In half of the municipalities, the candidates ran without opponents, while observers received credible claims from citizens for pressure from both political sides.

“Political clashes led to legal uncertainty and many election administration decisions were taken with the objective of holding elections,” the ODIHR report said.

Observers said many previous ODIHR recommendations remain unaddressed, including the depoliticization of election commissions, the transparency of campaign financing and the efficiency of resolving electoral disputes.

“The political equilibrium provided by law within the election administration was not achieved due to the refusal of the main opposition parties to nominate their commissioners and the subsequent interpretation of the CEC that only those parties participating in the elections could be represented in the election administration.

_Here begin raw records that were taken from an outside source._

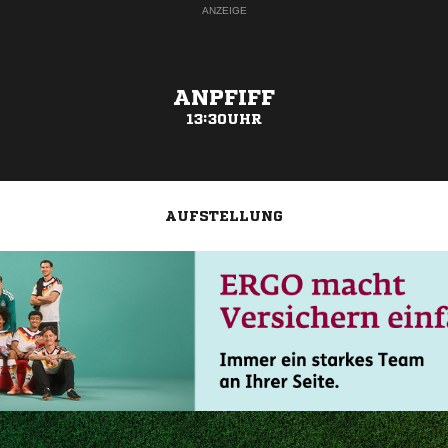
ANZEIGE
ANPFIFF
13:30UHR
AUFSTELLUNG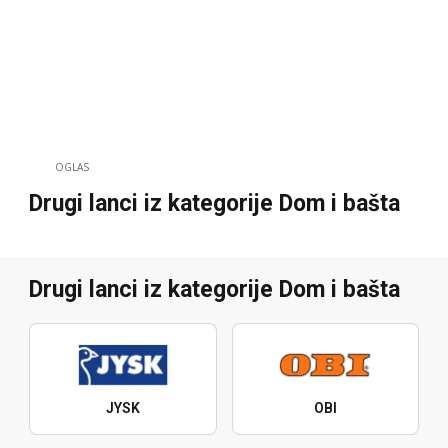
OGLAS
Drugi lanci iz kategorije Dom i bašta
Drugi lanci iz kategorije Dom i bašta
JYSK
OBI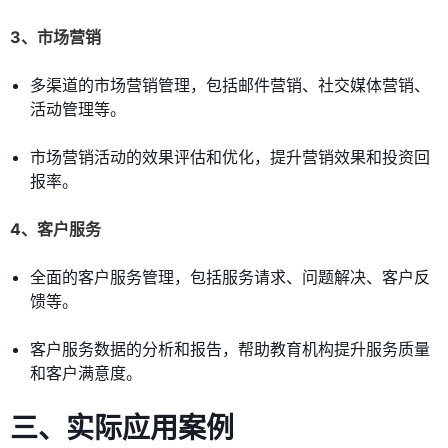
3、市场营销
多渠道的市场营销管理，包括邮件营销、社交媒体营销、
活动管理等。
市场营销活动的效果评估和优化，提升营销效果和投资回
报率。
4、客户服务
全面的客户服务管理，包括服务请求、问题解决、客户反
馈等。
客户服务数据的分析和报告，帮助教育机构提升服务质量
和客户满意度。
三、实际应用案例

The politically unbalanced composition of the election administration, calls by opposition parties to boycott the election and conflicting interpretations of the validity of the President’s decrees annulling the June 30 elections undermined public confidence in the process,” the ODIHR report said.

Observers claimed that the language used by political opponents in rallies and in the media was often raging and full of accusations and counterclaims.

“Citizens, especially those working for public administration, faced direct and indirect pressure to express their political preferences,” the report said.

Observers claimed the election campaigning was nonexistent; other than posters on voter education, the ODIHR only noticed a small number of posters and other signs pointing to elections coming close.

“Many candidates expressed to the ODIHR Election Observation Mission the difficulty of motivating voters to vote. Limited campaign activities remained overshadowed by country-wide developments that further deepened early political divisions. Debates on a wide range of political topics were dominated by the issue of non-participation in the elections of the main opposition parties and discussions over the election date,” the ODIHR reports.

The report says the vote on June 30 came after a series of announcements by most opposition-led municipalities that elections would not take place.

“Some mayors have tried to use their powers to prevent the use of public buildings as polling stations. In a small number of polling stations there were arson damage before Election Day,” the ODIHR said.

According to international observers, election day was generally peaceful, despite isolated cases of tensions and clashes in a small number of communities.

“Voter turnout varied from one municipality to another, while nationwide, the CEC stated it reached 21.6 percent,” the report said.

The OSCE / ODIHR had about 250 observers in the June 30 local elections in Albania, and the report was widely expected by the public and political parties, which are still debating their validity.